### Your task
Switch "wrist" to "hand" in the lines between the line holding "left ankle: (917, 691, 10)" and the line holding "right ankle: (1055, 690, 16)", inclusive. Give back only those lines, with everything else unchanged.

### Material for this exercise
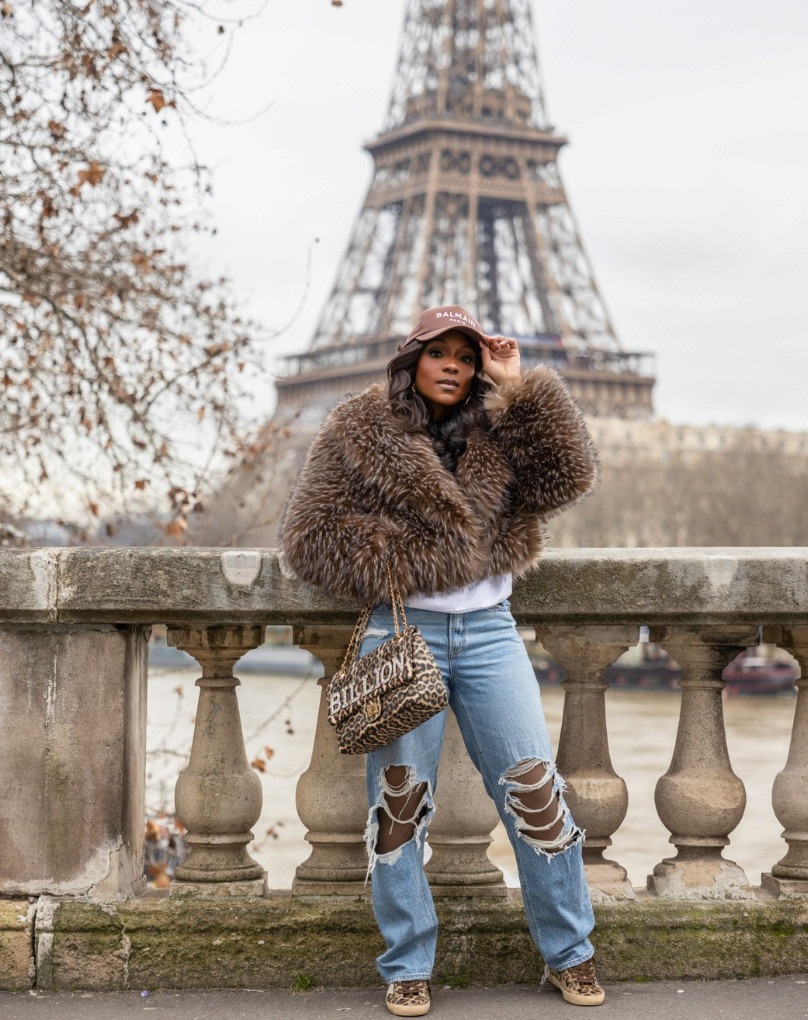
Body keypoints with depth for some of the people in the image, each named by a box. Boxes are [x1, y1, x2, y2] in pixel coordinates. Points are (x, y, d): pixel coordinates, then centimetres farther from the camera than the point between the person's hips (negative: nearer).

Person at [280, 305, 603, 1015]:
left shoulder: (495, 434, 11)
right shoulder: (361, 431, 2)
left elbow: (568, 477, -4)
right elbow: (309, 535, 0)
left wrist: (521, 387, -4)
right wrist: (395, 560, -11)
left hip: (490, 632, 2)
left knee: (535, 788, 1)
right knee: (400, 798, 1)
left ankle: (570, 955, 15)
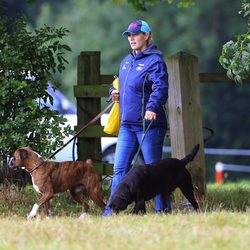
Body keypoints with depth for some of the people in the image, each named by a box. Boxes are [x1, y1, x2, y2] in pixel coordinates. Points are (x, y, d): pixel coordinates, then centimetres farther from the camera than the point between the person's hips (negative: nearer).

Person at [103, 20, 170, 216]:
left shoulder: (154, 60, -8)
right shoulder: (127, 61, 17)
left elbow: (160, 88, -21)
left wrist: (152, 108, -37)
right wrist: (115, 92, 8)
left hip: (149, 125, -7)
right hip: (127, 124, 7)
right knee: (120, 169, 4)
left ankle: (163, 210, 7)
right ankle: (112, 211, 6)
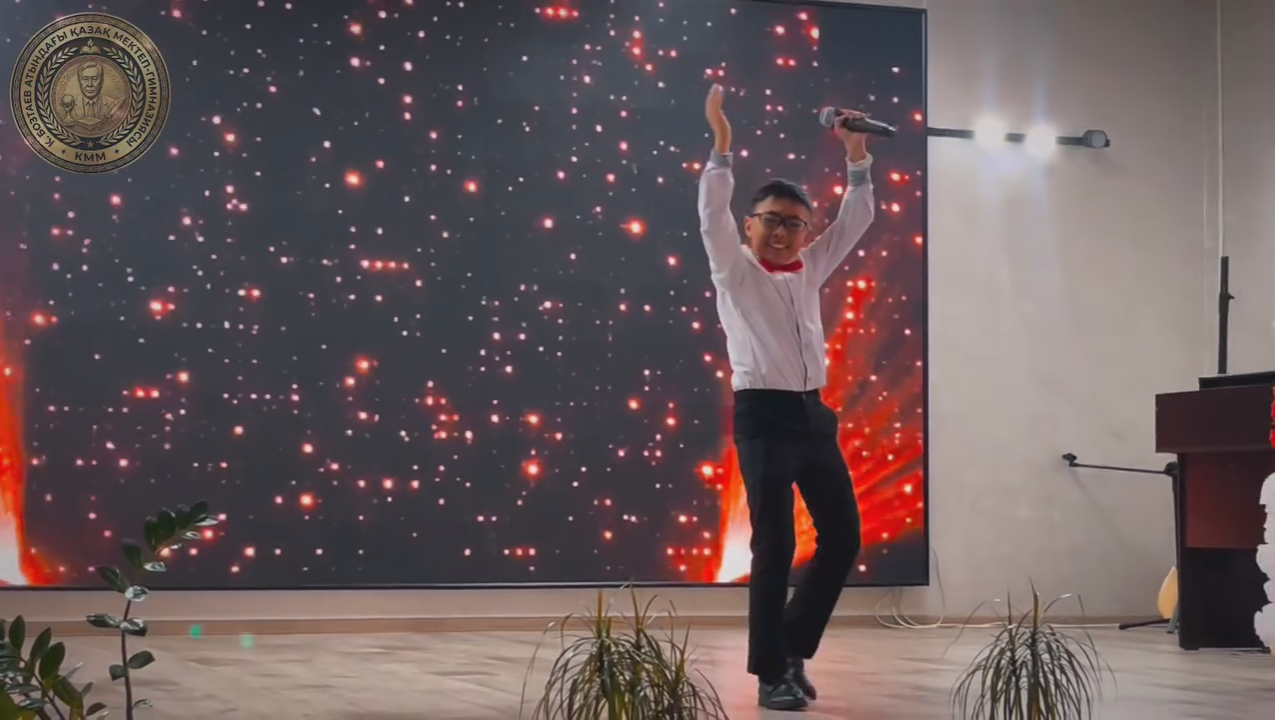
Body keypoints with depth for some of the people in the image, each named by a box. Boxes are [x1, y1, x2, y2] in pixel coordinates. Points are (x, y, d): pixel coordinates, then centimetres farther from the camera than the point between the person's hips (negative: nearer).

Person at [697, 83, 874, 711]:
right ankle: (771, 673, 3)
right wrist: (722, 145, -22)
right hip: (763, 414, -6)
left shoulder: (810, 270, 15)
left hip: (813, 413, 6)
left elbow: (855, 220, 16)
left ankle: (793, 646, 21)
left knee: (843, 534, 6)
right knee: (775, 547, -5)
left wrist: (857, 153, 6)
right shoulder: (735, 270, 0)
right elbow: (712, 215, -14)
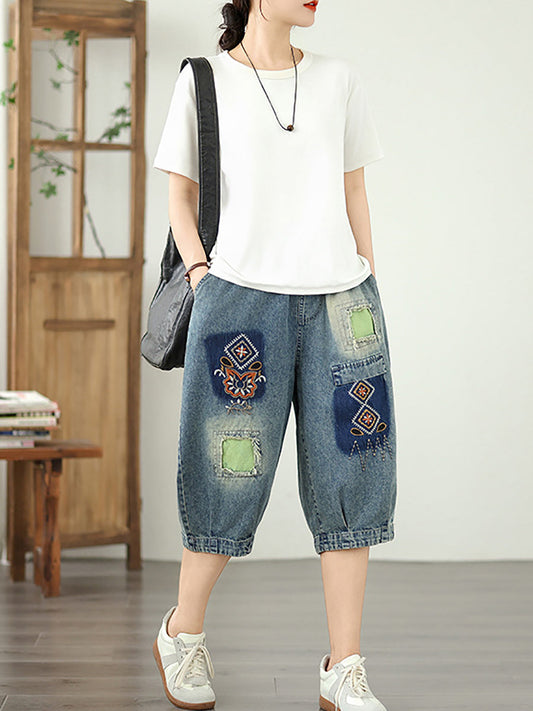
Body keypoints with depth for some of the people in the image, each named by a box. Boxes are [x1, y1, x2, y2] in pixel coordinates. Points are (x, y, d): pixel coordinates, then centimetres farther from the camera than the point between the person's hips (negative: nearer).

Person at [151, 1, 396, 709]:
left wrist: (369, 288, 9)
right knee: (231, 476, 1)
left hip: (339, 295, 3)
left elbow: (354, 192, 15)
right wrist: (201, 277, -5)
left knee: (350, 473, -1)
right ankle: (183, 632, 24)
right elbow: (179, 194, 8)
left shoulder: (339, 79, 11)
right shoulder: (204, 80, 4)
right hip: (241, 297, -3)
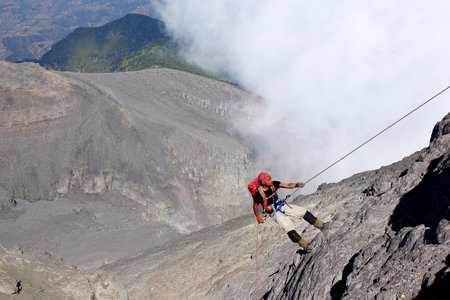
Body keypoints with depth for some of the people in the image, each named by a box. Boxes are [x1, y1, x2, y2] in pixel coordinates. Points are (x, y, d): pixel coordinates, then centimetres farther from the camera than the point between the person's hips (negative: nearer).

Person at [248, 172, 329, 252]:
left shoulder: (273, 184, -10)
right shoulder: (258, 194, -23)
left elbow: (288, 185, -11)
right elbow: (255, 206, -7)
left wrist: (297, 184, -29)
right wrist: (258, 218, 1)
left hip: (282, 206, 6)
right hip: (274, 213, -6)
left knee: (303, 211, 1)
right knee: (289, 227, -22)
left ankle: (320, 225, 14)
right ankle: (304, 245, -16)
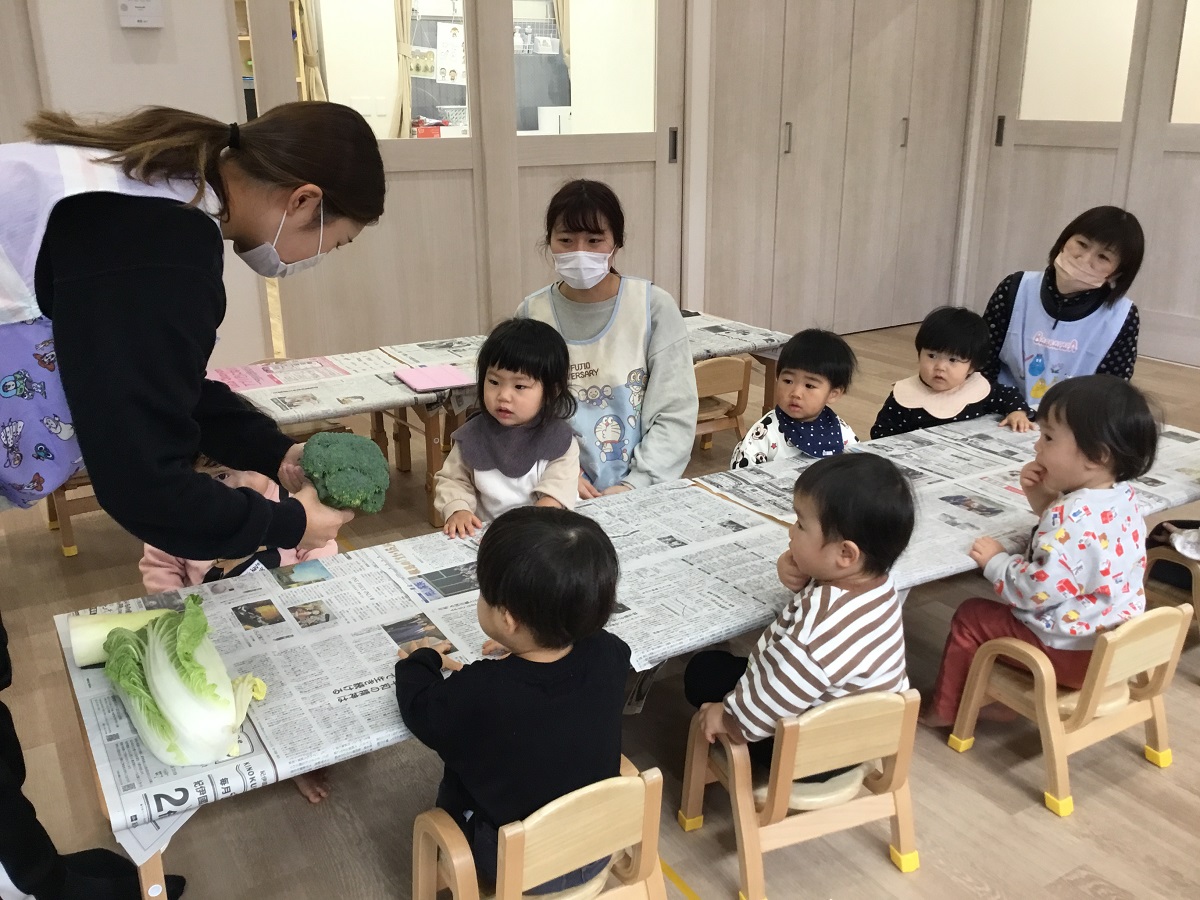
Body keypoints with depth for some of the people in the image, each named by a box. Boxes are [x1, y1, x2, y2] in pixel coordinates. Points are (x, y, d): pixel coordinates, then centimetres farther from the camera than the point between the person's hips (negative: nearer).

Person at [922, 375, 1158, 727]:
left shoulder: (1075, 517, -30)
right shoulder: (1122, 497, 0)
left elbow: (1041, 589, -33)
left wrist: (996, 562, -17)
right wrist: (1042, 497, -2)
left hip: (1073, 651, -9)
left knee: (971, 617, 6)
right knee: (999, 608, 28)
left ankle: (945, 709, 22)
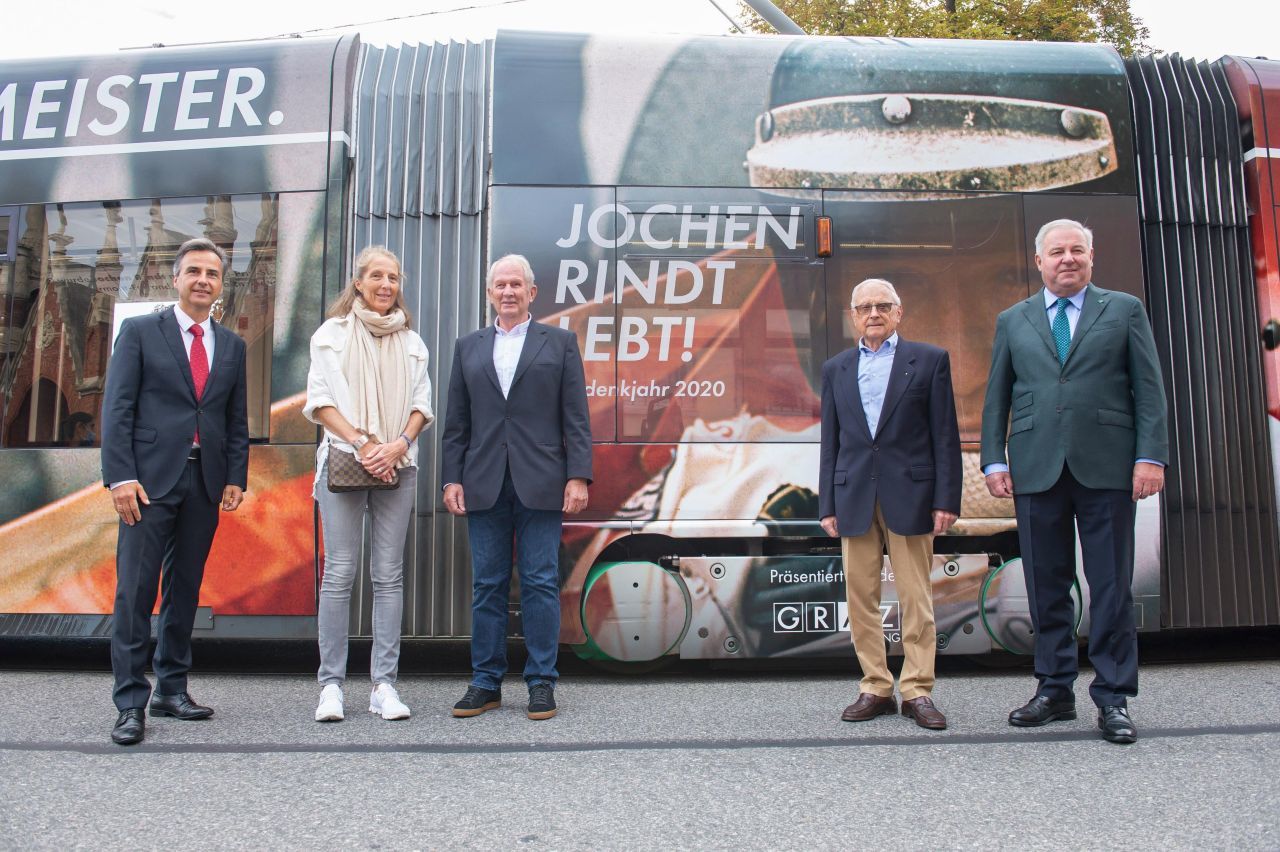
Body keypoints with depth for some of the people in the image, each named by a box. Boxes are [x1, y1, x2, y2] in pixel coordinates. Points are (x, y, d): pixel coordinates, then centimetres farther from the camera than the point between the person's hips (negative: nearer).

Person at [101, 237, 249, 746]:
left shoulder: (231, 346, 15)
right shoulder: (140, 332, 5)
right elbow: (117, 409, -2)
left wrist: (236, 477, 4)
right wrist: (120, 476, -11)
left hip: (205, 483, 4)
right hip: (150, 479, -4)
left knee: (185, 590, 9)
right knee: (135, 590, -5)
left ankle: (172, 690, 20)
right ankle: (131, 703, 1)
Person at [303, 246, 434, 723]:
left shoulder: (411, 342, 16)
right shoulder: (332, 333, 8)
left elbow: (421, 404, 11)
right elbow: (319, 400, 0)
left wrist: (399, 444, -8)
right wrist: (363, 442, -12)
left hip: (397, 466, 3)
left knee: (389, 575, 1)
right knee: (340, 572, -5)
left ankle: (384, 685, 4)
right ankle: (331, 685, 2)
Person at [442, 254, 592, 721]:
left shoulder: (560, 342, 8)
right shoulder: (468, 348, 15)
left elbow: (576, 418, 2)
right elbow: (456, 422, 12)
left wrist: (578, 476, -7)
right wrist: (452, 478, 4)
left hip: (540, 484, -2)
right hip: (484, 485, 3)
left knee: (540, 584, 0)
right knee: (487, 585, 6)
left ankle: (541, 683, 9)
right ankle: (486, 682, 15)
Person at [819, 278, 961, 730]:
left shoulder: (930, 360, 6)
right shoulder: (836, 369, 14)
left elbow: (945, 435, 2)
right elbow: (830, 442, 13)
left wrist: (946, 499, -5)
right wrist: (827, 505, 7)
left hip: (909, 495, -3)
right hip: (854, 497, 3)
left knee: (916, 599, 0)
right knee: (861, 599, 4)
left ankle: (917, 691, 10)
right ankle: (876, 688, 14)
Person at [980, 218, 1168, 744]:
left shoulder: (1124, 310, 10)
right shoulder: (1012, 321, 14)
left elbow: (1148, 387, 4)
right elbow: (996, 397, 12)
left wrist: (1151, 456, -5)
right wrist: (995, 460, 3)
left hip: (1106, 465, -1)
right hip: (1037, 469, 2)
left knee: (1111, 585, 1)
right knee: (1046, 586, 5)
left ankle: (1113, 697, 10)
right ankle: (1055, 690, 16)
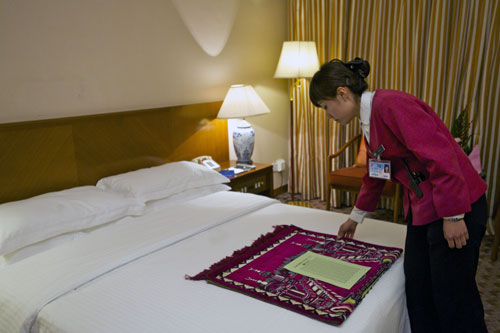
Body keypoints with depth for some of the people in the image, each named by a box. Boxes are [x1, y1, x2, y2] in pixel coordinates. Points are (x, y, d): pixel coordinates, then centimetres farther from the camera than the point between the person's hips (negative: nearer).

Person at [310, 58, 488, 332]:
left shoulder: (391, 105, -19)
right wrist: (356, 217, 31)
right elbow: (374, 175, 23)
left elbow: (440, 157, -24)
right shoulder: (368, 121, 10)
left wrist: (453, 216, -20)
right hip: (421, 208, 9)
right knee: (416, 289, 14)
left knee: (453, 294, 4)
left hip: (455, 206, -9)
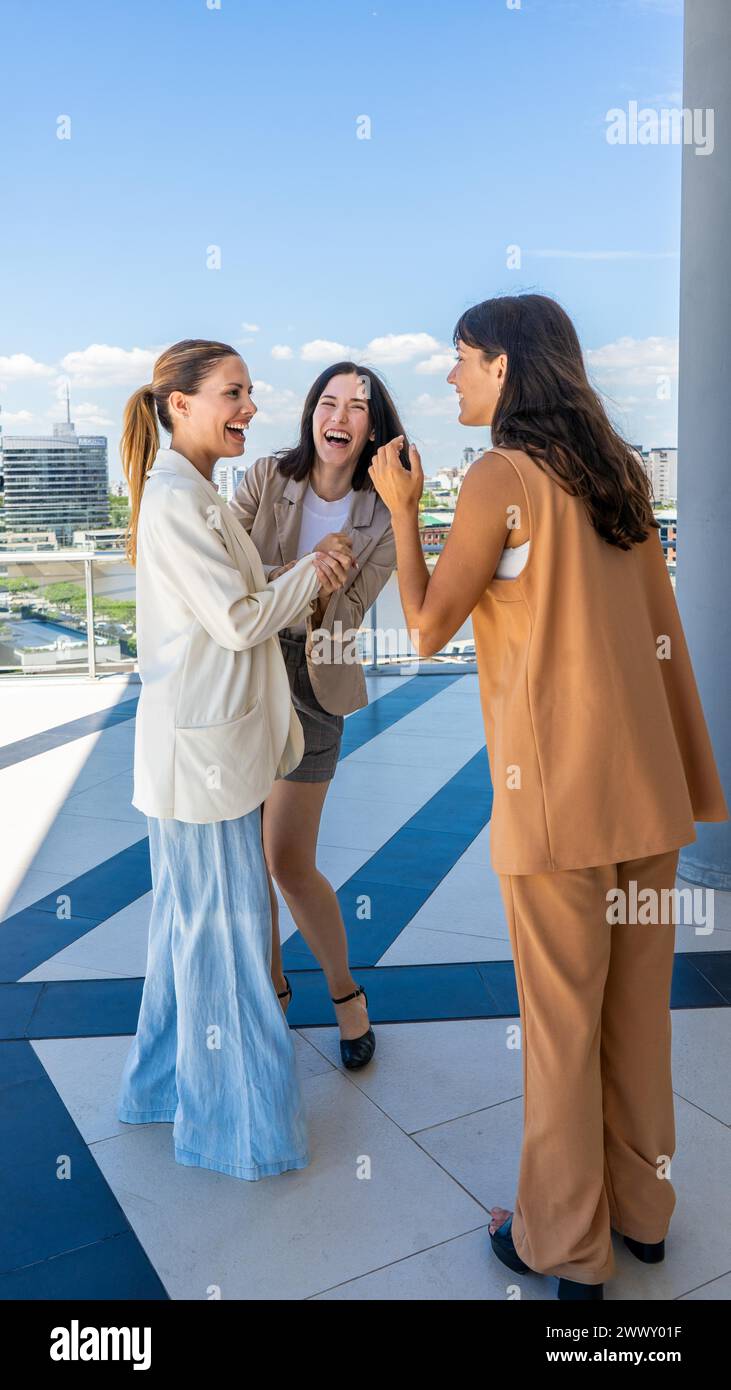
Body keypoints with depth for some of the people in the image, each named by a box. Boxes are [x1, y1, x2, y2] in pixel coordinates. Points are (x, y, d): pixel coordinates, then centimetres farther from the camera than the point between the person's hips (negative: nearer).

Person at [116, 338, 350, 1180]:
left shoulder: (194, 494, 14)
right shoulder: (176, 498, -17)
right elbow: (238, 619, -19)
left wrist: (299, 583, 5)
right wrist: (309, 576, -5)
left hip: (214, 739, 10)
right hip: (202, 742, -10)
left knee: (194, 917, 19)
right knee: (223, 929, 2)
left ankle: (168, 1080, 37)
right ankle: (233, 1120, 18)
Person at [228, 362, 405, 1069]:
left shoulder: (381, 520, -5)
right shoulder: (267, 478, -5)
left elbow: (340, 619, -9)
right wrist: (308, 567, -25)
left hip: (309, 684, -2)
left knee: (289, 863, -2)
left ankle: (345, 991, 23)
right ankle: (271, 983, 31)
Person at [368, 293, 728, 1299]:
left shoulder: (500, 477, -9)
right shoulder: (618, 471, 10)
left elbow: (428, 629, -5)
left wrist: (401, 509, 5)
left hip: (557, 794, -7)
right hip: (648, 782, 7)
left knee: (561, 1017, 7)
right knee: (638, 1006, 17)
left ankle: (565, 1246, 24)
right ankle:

### Worked solution
left ankle: (917, 691, 10)
right ankle: (876, 688, 14)
Person at [980, 218, 1168, 744]:
left shoulder: (1124, 310, 10)
right shoulder: (1012, 321, 14)
left elbow: (1148, 387, 4)
right elbow: (996, 397, 12)
left hand: (1151, 456, -5)
right hand: (995, 460, 3)
left hip: (1106, 465, -1)
right hip: (1037, 469, 2)
left knee: (1111, 585, 1)
right knee: (1046, 586, 5)
left ankle: (1113, 697, 10)
right ankle: (1055, 690, 16)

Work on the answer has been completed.